Resinas encaram o desafio
de solucionar a questão
do alto preço da nafta


ROSE DE MORAES

"Excedente exportável de resinas poderá chegar a 720 mil t e causar prejuízo de US$ 500 milhões."
Jean Daniel Peter, presidente do Siresp

As indústrias brasileiras de resinas termoplásticas alcançaram resultados muito positivos em 2000, mas continuam contando com a perspectiva de se posicionar de forma mais competitiva no novo milênio, especialmente no tocante à possibilidade de “renegociar” os preços da nafta, cogitada durante o ano todo no setor, por meio da conciliação dos interesses da Petrobrás, centrais petroquímicas, transformadores e produtores.

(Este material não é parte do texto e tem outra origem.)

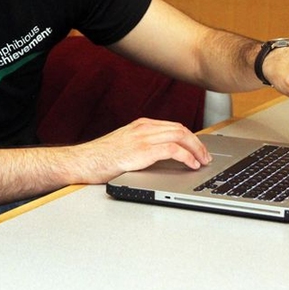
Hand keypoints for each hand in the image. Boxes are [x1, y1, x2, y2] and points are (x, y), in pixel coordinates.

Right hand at [75, 118, 212, 182]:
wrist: (83, 161)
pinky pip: (173, 150)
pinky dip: (187, 156)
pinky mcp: (143, 150)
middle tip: (206, 156)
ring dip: (196, 149)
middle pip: (181, 129)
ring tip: (203, 161)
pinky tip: (192, 164)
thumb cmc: (99, 158)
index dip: (190, 137)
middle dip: (198, 143)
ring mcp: (143, 137)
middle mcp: (144, 127)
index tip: (198, 148)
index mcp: (141, 125)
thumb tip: (160, 157)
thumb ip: (142, 146)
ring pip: (181, 136)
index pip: (173, 126)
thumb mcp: (124, 146)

Enquanto são projetadas tais aspirações, impõe-se ao setor o desafio de viabilizar o escoamento da produção, mantendo-a dimensionada para o crescimento. Mas isso sem poupar esforços envolvendo a busca de novos caminhos a serem trilhados na direção das exportações. Na atual conjuntura em que o ponto de partida para a evolução do setor presume a efetivação de acordos, as vendas externas representam a melhor saída para afastar a ocorrência de uma superoferta de resinas por períodos mais prolongados, cujo desdobramento imediato conduziria a uma indesejável queda de preços no mercado interno, entre outros golpes previstos sobre a rentabilidade. 

Tal panorama reflete diagnósticos sobre o desempenho do setor, tendo por base indicadores de produção, vendas, importações, exportações etc., disponibilizados pelo Siresp, o Sindicato das Indústrias de Resinas Sintéticas do Estado de São Paulo, e as posições pragmáticas e articuladas em defesa da competitividade de toda a cadeia, assumidas publicamente pelo presidente da entidade, Jean Daniel Peter.

O Brasil ocupa posição de destaque no cenário internacional. É a sétima potência na produção de resinas. Possui capacidade instalada de 4,4 milhões de toneladas, devendo chegar a 5 milhões de t/ano em 2001, mas não tem contado com contrapartidas internas, “vantagens competitivas no setor petroquímico”, segundo avaliação do presidente do Siresp.

Até a década de 90, foram colhidos os frutos do superávit na balança comercial, mas de 1995 a 1999, a situação mudou de figura, de acordo com diagnóstico efetuado no âmbito do Fórum de Competitividade da Indústria do Plástico, revelando que, nesse período, o déficit na balança comercial somou US$ 600 milhões.

Impulsionadas pelos pujantes cenários da globalização, favoráveis à modernização das indústrias, as petroquímicas brasileiras promoveram expansões com a doce ilusão de atender à crescente demanda do mercado interno. Segundo levantamento efetuado pelo próprio Siresp, só nos últimos três anos foram injetados no setor investimentos em torno de US$ 2 bilhões, montante canalizado para concluir mais um ciclo de desenvolvimento do setor petroquímico brasileiro.

Porém, à semelhança do que se observa em outros setores produtivos da economia, não bastou aos empresários munirem-se da crença inspirada no ideal de construção dos grandes projetos, e de estratégias delineadas em direção a um único caminho, delegando ao mercado a incumbência de absorver a produção, baseada na tese inconteste de haver sempre nos países emergentes significativas parcelas de consumo represado. 

Em síntese, reconhece-se que, embora a estabilidade de preços no decorrer de 2000 tenha beneficiado toda a cadeia, segundo avaliou o próprio Jean Daniel Peter, as indústrias de resinas vivenciaram momentos de pico de ansiedade, gerados por aumentos de custo de matérias-primas, com a nafta elevando-se em 75%, o eteno, em 28%, e as resinas registrando índices de aumento igual a zero, sem que houvesse a possibilidade de recuperar margens. 

“A indefinição em relação aos preços da nafta é fator preocupante, pois o acordo firmado com as centrais petroquímicas até 31 de dezembro de 2000 garante a matéria-prima em valores equivalentes aos praticados na Europa, mas essa política inviabiliza as exportações brasileiras de resinas e transformados para países outros que do Mercosul”, argumentou.

“Os nossos excedentes constituem o nosso grande problema”, continuou Peter, em alusão a fatos pouco alentadores para o setor, como de que, em julho de 2000, o nível de estoques das empresas brasileiras atingia o volume de 240 mil toneladas e de que a balança comercial fecharia deficitária em US$ 33 milhões. 
Sem querer alardear catástrofes ou dar sinais de pessimismo, Peter não descartou a possibilidade de que o pior ainda pode estar por vir, na tentativa de munir de forças os empresários e talvez melhor preparar ânimos, para que possam enfrentar o agravamento da situação em 2001.